RE: Challenge yourself
by lemur2 on Sat 22nd Mar 2008 00:04 in reply to "Challenge yourself"
lemur2 Member since:
2007-02-17

If anybody actually bothers to read the article, they will notice that Robin Miller's biggest issues were not kde-specific, but distribution specific.

Had he used Mandriva or Opensuse, most of his "KDE issues" would have vanished.

He does have a point: habits are hard to break and most people do not want to have to learn something new.

But I also have a point to make: breaking a habit is a liberating experience. Challenging yourself in any area in life to go beyond your cognitive laziness and explore new ways of doing things is very enriching and worthwhile.

For what is worth, KDE works for me, although I have used Gnome at times and been generally productive with it too.


Concur with this. For usability, each has advantages & quirks.

In the future, once KDE 4 matures a bit, KDE will have the far more solid framework. KDE also has no mono dependencies, and KDE is licensed as GPL v3, so it has far less patent risk than GNOME.

For me, this means that KDE is the way to go of the future, without doubt.

Now if we could only convince Mozilla & Sun of that truth, so that Firefox & OpenOffice both gained better integration with the KDE desktop.

Reply Parent Score: 1

RE[2]: Challenge yourself
by thewolf on Sat 22nd Mar 2008 02:17 in reply to "RE: Challenge yourself"
thewolf Member since:
2007-12-27

In the future, once KDE 4 matures a bit, KDE will have the far more solid framework. KDE also has no mono dependencies, and KDE is licensed as GPL v3, so it has far less patent risk than GNOME.


Except Gnome doesn't have Mono dependencies.

Stop spreading the FUD.

Edited 2008-03-22 02:24 UTC

Reply Parent Score: 8

RE[2]: Challenge yourself
by elsewhere on Sat 22nd Mar 2008 04:58 in reply to "RE: Challenge yourself"
elsewhere Member since:
2005-07-13

In the future, once KDE 4 matures a bit, KDE will have the far more solid framework. KDE also has no mono dependencies, and KDE is licensed as GPL v3, so it has far less patent risk than GNOME.


Agree about KDE4's framework.

Disagree about the v3 thing, this has been beaten into the ground too many times. v2 and v3 have the same patent provisions, the only difference is that v3 uses about 10,000 extra words to clarify them in no uncertain terms.

And neither Gnome or KDE have mono dependencies, but they both have C# interfaces.

I prefer KDE too, but let's keep the arguments away from cliches and FUD... We can simply bask in the fact it's a better performing, superior framework with multi-platform capability... ;)
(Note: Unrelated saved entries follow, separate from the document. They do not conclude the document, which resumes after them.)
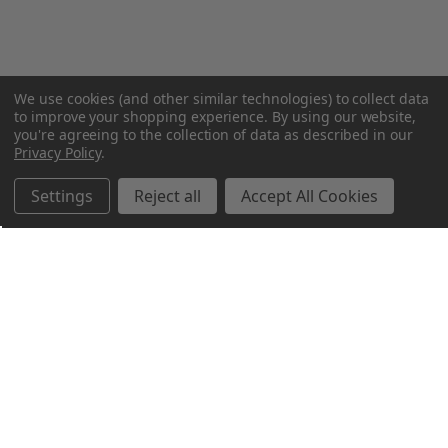
We use cookies (and other similar technologies) to collect data
to improve your shopping experience.
By using our website,
you're agreeing to the collection of data as described in our
Privacy Policy
.
Settings
Reject all
Accept All Cookies
Northern Parrots
Shopping With Us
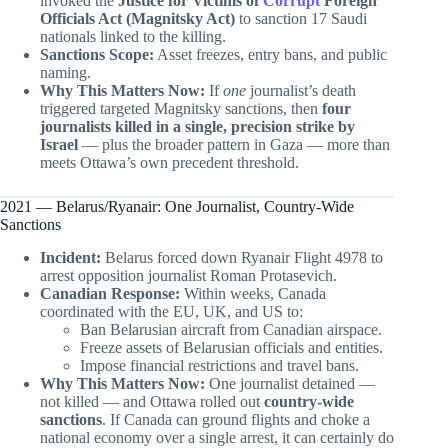
invoked the
Justice for Victims of
Corrupt
Foreign
Officials Act (Magnitsky Act)
to sanction 17 Saudi
nationals linked to the killing.
Sanctions Scope:
Asset freezes, entry bans, and public
naming.
Why This Matters Now:
If
one
journalist’s death
triggered targeted Magnitsky sanctions, then
four
journalists killed in a single, precision strike by
Israel
— plus the broader pattern in Gaza — more than
meets Ottawa’s own precedent threshold.
2021 — Belarus/Ryanair: One Journalist, Country-Wide
Sanctions
Incident:
Belarus forced down Ryanair Flight 4978 to
arrest opposition journalist Roman Protasevich.
Canadian Response:
Within weeks, Canada
coordinated with the EU, UK, and US to:
Ban Belarusian aircraft from Canadian airspace.
Freeze assets of Belarusian officials and entities.
Impose financial restrictions and travel bans.
Why This Matters Now:
One journalist detained —
not killed — and Ottawa rolled out
country-wide
sanctions
. If Canada can ground flights and choke a
national economy over a single arrest, it can certainly do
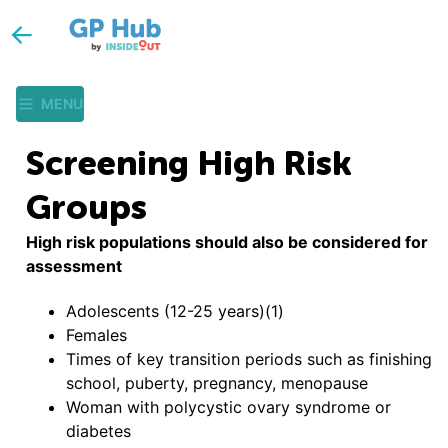
MENU
Screening High Risk
Groups
High risk populations should also be considered for
assessment
Adolescents (12-25 years)(1)
Females
Times of key transition periods such as finishing
school, puberty, pregnancy, menopause
Woman with polycystic ovary syndrome or
diabetes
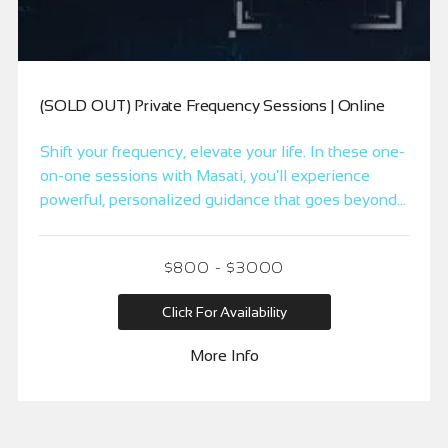
(SOLD OUT) Private Frequency Sessions | Online
Shift your frequency, elevate your life. In these one-
on-one sessions with Masati, you’ll experience
powerful, personalized guidance that goes beyond
traditional methods to create real, lasting change.
Whether you’re addressing immediate concerns or
$800 - $3000
looking to optimize your life, these sessions are
designed to align you with your limitless potential.
Click For Availability
Available in 15, 30, and 60-minute options.
More Info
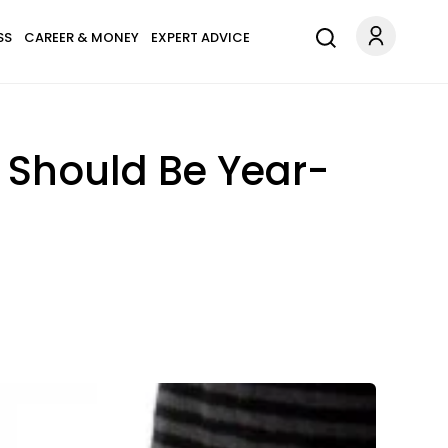
SS
CAREER & MONEY
EXPERT ADVICE
 Should Be Year-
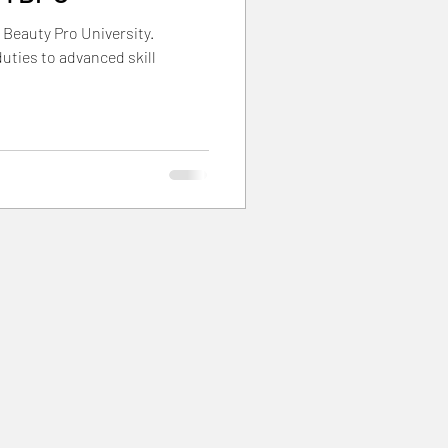
 Beauty Pro University.
rials
duties to advanced skill
nts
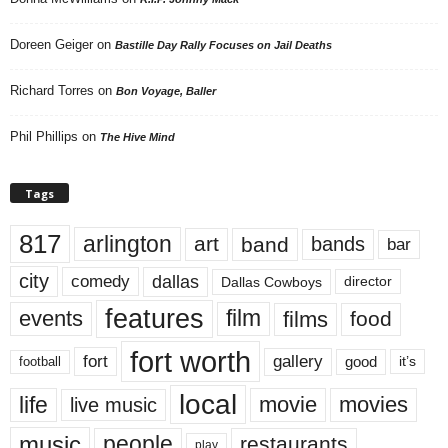
Doreen Geiger
on
Bastille Day Rally Focuses on Jail Deaths
Richard Torres
on
Bon Voyage, Baller
Phil Phillips
on
The Hive Mind
Tags
817
arlington
art
band
bands
bar
city
dallas
comedy
Dallas Cowboys
director
features
events
film
films
food
fort worth
fort
gallery
good
it’s
football
local
life
movie
movies
live music
music
people
restaurants
play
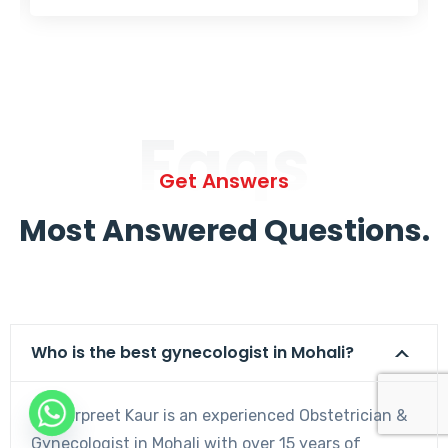
Faqs
Get Answers
Most Answered Questions.
Who is the best gynecologist in Mohali?
Dr. Harpreet Kaur is an experienced Obstetrician &
Gynecologist in Mohali with over 15 years of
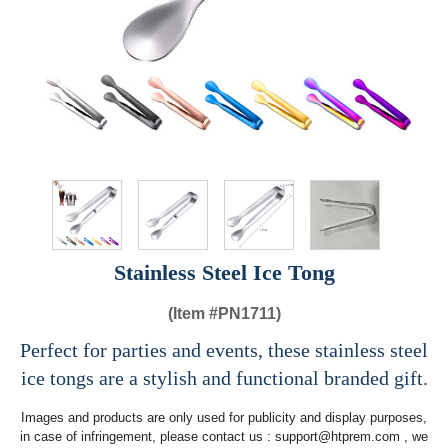
Stainless Steel Ice Tong
(Item #
PN1711)
Perfect for parties and events, these stainless steel
ice tongs are a stylish and functional branded gift.
Images and products are only used for publicity and display purposes,
in case of infringement, please contact us :
support@htprem.com
, we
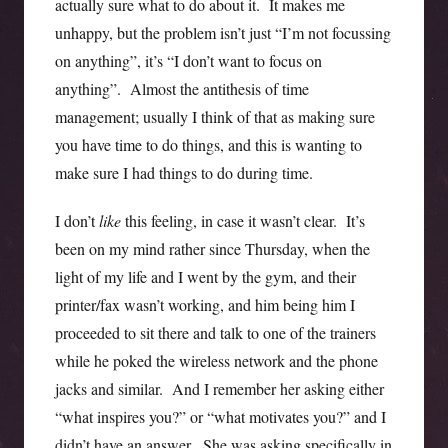
actually sure what to do about it. It makes me
unhappy, but the problem isn’t just “I’m not focussing
on anything”, it’s “I don’t want to focus on
anything”. Almost the antithesis of time
management; usually I think of that as making sure
you have time to do things, and this is wanting to
make sure I had things to do during time.
I don’t
like
this feeling, in case it wasn’t clear. It’s
been on my mind rather since Thursday, when the
light of my life and I went by the gym, and their
printer/fax wasn’t working, and him being him I
proceeded to sit there and talk to one of the trainers
while he poked the wireless network and the phone
jacks and similar. And I remember her asking either
“what inspires you?” or “what motivates you?” and I
didn’t have an answer. She was asking specifically in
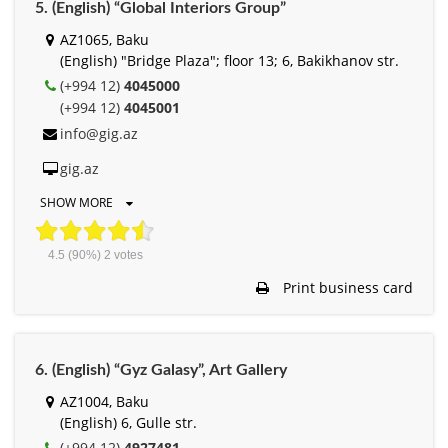
5. (English) “Global Interiors Group”
AZ1065, Baku
(English) "Bridge Plaza"; floor 13; 6, Bakikhanov str.
(+994 12)
4045000
(+994 12)
4045001
info@gig.az
gig.az
SHOW MORE
4.5
(90%)
2
votes
Print business card
6. (English) “Gyz Galasy”, Art Gallery
AZ1004, Baku
(English) 6, Gulle str.
(+994 12)
4927481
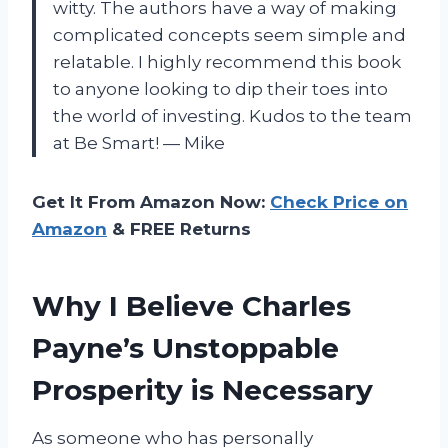
witty. The authors have a way of making
complicated concepts seem simple and
relatable. I highly recommend this book
to anyone looking to dip their toes into
the world of investing. Kudos to the team
at Be Smart! — Mike
Get It From Amazon Now:
Check Price on
Amazon
& FREE Returns
Why I Believe Charles
Payne’s Unstoppable
Prosperity is Necessary
As someone who has personally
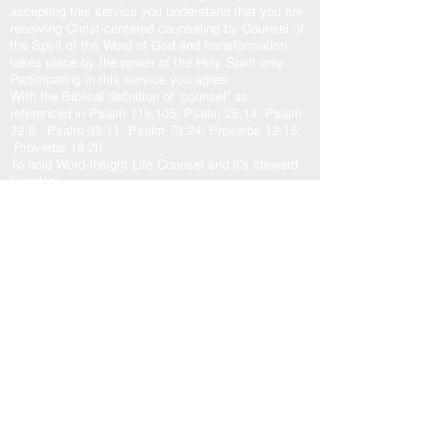
accepting this service you understand that you are
receiving Christ-centered counseling by Counsel of
the Spirit of the Word of God and transformation
takes place by the power of the Holy Spirit only.
Participating in this service you agree:
With the Biblical definition of “counsel” as
referenced in Psalm 119:105; Psalm 25:14; Psalm
32:8; Psalm 33:11; Psalm 73:24; Proverbs 12:15;
Proverbs 19:20
To hold Word-Insight Life Counsel and it’s steward
harmless.
The transformation outcome is solely at the
discretion of the participant, and the sovereign will
of God.
Counsel:
God
and His plans in love for us. Jeremiah 29:10-
11; Isaiah 55:8-9
Jesus
came to fulfill God’s plan for us. John
10:10b-11, 14-15; John 14:6; John 15:5a
Holy Spirit
our other helper. John 16:13; Zechariah
4:6b; Romans 8:24-29; Romans 15:13
God’s Word “The Door”
is access to the counsel of
the Lord. John 10:7, 9; Psalm 33:11; Psalm
119:105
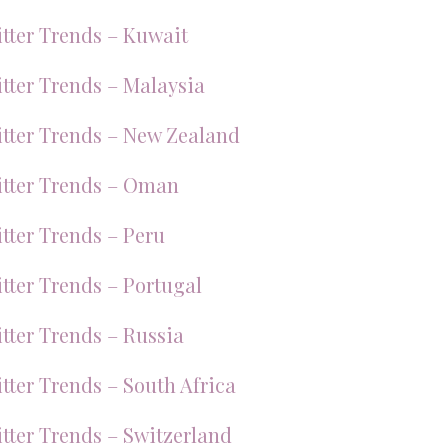
tter Trends – Kuwait
tter Trends – Malaysia
tter Trends – New Zealand
tter Trends – Oman
tter Trends – Peru
tter Trends – Portugal
tter Trends – Russia
tter Trends – South Africa
tter Trends – Switzerland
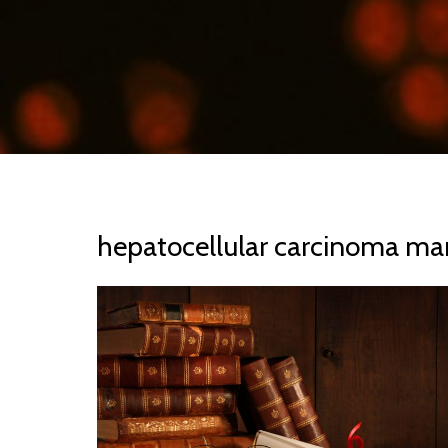
hepatocellular carcinoma ma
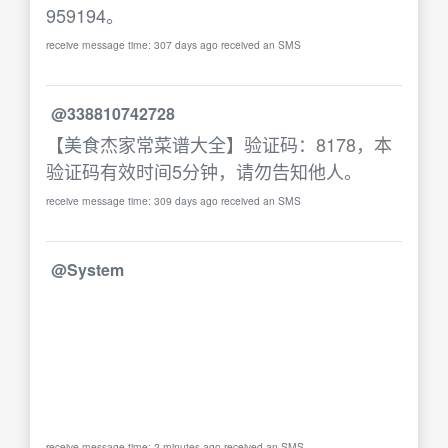
959194。
receive message time: 307 days ago received an SMS
@338810742728
【美食杰家常菜谱大全】验证码：8178，本
验证码有效时间5分钟，请勿告知他人。
receive message time: 309 days ago received an SMS
@System
receive message time: 2 minutes ago received an SMS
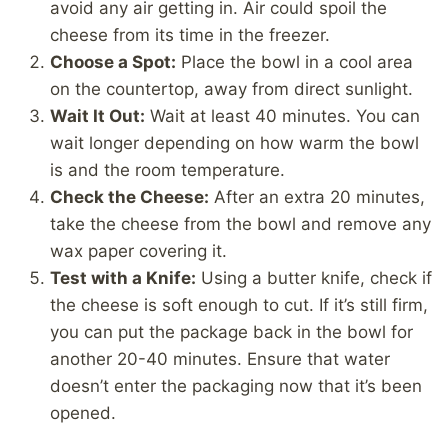
avoid any air getting in. Air could spoil the
cheese from its time in the freezer.
Choose a Spot:
Place the bowl in a cool area
on the countertop, away from direct sunlight.
Wait It Out:
Wait at least 40 minutes. You can
wait longer depending on how warm the bowl
is and the room temperature.
Check the Cheese:
After an extra 20 minutes,
take the cheese from the bowl and remove any
wax paper covering it.
Test with a Knife:
Using a butter knife, check if
the cheese is soft enough to cut. If it’s still firm,
you can put the package back in the bowl for
another 20-40 minutes. Ensure that water
doesn’t enter the packaging now that it’s been
opened.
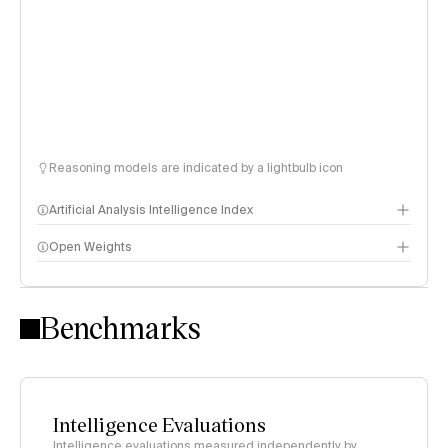
Reasoning models are indicated by a lightbulb icon
Artificial Analysis Intelligence Index
Open Weights
Intelligence Index methodology
Benchmarks
Intelligence Evaluations
Intelligence evaluations measured independently by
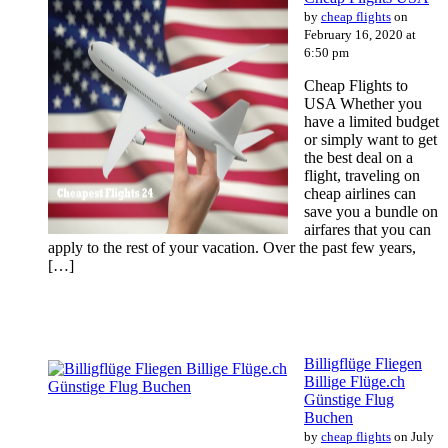
by
cheap flights
on
February 16, 2020 at
6:50 pm
Cheap Flights to
USA Whether you
have a limited budget
or simply want to get
the best deal on a
flight, traveling on
cheap airlines can
save you a bundle on
airfares that you can
apply to the rest of your vacation. Over the past few years,
[…]
Billigflüge Fliegen
Billige Flüge.ch
Günstige Flug
Buchen
by
cheap flights
on July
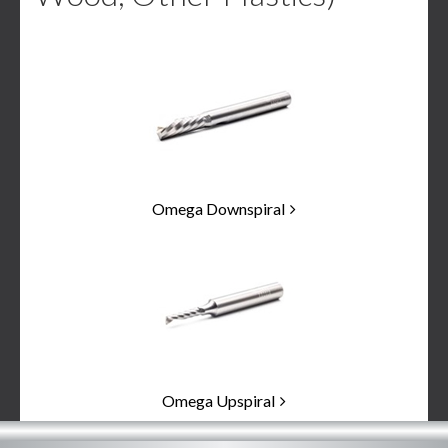
2
Categories
In
List
Omega Downspiral
Omega Upspiral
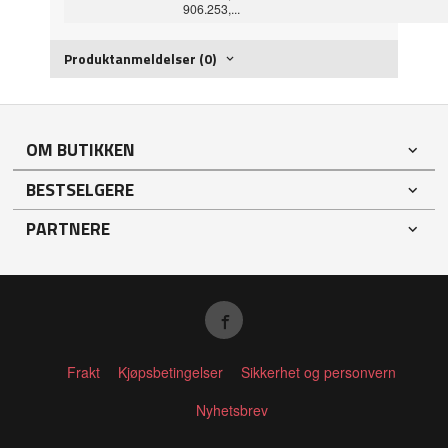
906.253,...
Produktanmeldelser (0)
OM BUTIKKEN
BESTSELGERE
PARTNERE
Frakt
Kjøpsbetingelser
Sikkerhet og personvern
Nyhetsbrev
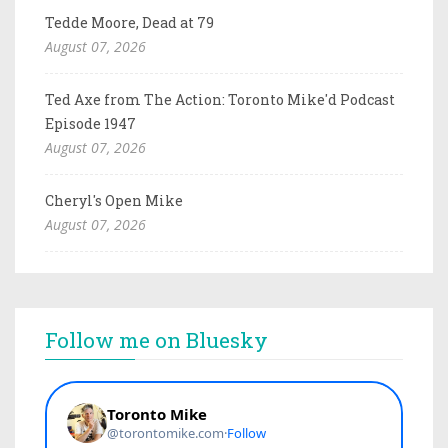
Tedde Moore, Dead at 79
August 07, 2026
Ted Axe from The Action: Toronto Mike'd Podcast
Episode 1947
August 07, 2026
Cheryl's Open Mike
August 07, 2026
Follow me on Bluesky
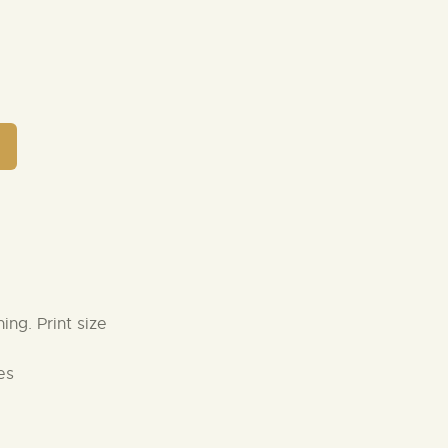
ng. Print size
es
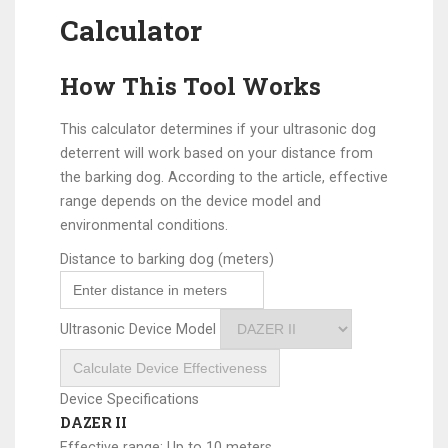
Calculator
How This Tool Works
This calculator determines if your ultrasonic dog
deterrent will work based on your distance from
the barking dog. According to the article, effective
range depends on the device model and
environmental conditions.
Distance to barking dog (meters)
Ultrasonic Device Model
Calculate Device Effectiveness
Device Specifications
DAZER II
Effective range: Up to 10 meters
...this means that KDE is the way to go of the future, without doubt.


That, I can't argue with... ;)

Now if we could only convince Mozilla & Sun of that truth, so that Firefox & OpenOffice both gained better integration with the KDE desktop.


Firefox's integration with Gnome is weak at best, it uses it's own toolkit framework just as OOo does. And convincing Sun, who have their own vision of what a multi-platform application framework should be, to endorse Qt, which has an alternate vision for what a multi-platform application framework should be, won't happen any time too soon... ;)

Reply Parent Score: 5

RE: Challenge yourself
by WorknMan on Sat 22nd Mar 2008 00:05 in reply to "Challenge yourself"
WorknMan Member since:
2005-11-13

If anybody actually bothers to read the article, they will notice that Robin Miller's biggest issues were not kde-specific, but distribution specific.

Haha, another one of those 'he was using the wrong' distro arguments. IMHO, if the type of distro you're using can determine whether or not you can use the GUI to properly configure your network options, there is a fundemental problem somewhere. And even if he switches to Mandriva (or whatever) and this stuff works, there's probably gonna be other stuff that doesn't work.

As for desktop environments..
I can see how global hotkeys might change between desktop environments, but I would think that once you set things like your networking options and default mail program, that stuff ought to just work no matter what desktop environment you're using.